Many books are like that.  They assume you used the 200x version before you bought the 201x version.  A good example is Mark Minasi’s audio CD sets on Windows.  If you buy the Windows Server 2008 R2 audio CD set, found here, on the very first CD Mark makes it very clear that you must listen to the Windows Server 2008 audio CD set (found here) if you have no experience with that previous operating system because the Windows Server 2008 R2 stuff builds on what you already know of the Windows Server 2008 stuff.  If you want to learn how to debug blue screens in Windows, you have to go back further and get his Windows XP CD set (found here).  For those of us who started off on Windows 2000, this is no big deal since we are just following along all the way.  But for those jumping on the technology for the first time because we are either fresh out of college or from another field, well, you see the problem.  You have to wade through 12 years of different documentations and so forth and so on and mend it all together at once.

Now, let me be clear about something.  I’m not criticizing Mark Minasi.  Mark has been, is currently, and forever will be a great guy in my book and a good friend.  I swear by Mark and I highly recommend his books and audio courses to all IT professionals.  Mark is not a perpetrator of the Curse of the Delta, he is a victim of it like you and I just on the other side of the fence.  Let me explain. 

Let’s say you are Mark Minasi and you are about to record the audio CD set for Windows Server 2008 R2.  What’s the first thing you are going to do:  You are going to ask yourself who your target audience is.  And now we have hit our problem.  How do you draw the line between the newbies and those who have been loyal followers for the past DECADE?  See, the loyal followers who have been there all along don’t want to spend money on a CD set that’s going to explain the fundamentals of DHCP or DNS to them.  They’ve known that for years.  They want to know what’s new about DHCP and DNS which, by the way, doesn’t help you.  You, who by definition of being a newbie, doesn’t even know how to install DHCP or DNS much less how to administer it, much even more less how to use its latest features in the latest version of Windows. 

And that, as you can see, is the Curse of the Delta.  There is so much new stuff to cover in the latest versions of new technologies that there simply is no room for the newbie stuff.  Authors can’t take the chance on upsetting their loyal fan base that has provided the living they’ve enjoyed for years by covering all kinds of material that same loyal fan base already knows. 

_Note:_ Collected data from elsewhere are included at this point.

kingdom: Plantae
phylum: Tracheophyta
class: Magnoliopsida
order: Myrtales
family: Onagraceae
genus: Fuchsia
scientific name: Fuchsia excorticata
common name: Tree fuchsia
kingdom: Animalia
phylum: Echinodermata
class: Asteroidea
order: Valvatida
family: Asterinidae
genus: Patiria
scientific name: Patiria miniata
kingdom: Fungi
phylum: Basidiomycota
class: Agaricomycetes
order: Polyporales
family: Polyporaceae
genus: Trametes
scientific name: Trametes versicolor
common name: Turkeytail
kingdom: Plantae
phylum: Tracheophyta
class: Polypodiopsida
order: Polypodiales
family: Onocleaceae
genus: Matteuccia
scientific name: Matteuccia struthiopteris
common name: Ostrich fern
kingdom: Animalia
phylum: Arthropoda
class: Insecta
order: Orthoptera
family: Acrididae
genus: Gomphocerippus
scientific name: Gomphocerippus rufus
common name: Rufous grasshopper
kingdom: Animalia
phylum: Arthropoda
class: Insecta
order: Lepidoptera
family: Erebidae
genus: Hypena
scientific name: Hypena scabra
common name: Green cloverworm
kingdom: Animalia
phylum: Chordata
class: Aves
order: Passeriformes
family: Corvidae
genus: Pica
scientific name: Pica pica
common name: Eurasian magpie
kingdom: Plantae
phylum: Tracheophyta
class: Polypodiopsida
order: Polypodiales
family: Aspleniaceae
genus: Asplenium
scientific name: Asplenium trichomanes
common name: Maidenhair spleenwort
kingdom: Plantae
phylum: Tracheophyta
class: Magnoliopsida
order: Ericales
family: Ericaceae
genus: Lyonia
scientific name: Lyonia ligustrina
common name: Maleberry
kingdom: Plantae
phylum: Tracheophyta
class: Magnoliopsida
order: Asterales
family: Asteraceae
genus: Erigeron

For the time being, I see no solution to this hard problem.  I know for a fact that if Mark released a book or audio CD set on “DNS Fundamentals” that I wouldn’t by it since I already know that beginner stuff.  So, do you stick with the loyal following that has served you well or do you take the chance that there might be enough newbies out there to make a good sale?  This is a good question and I just don’t see an answer.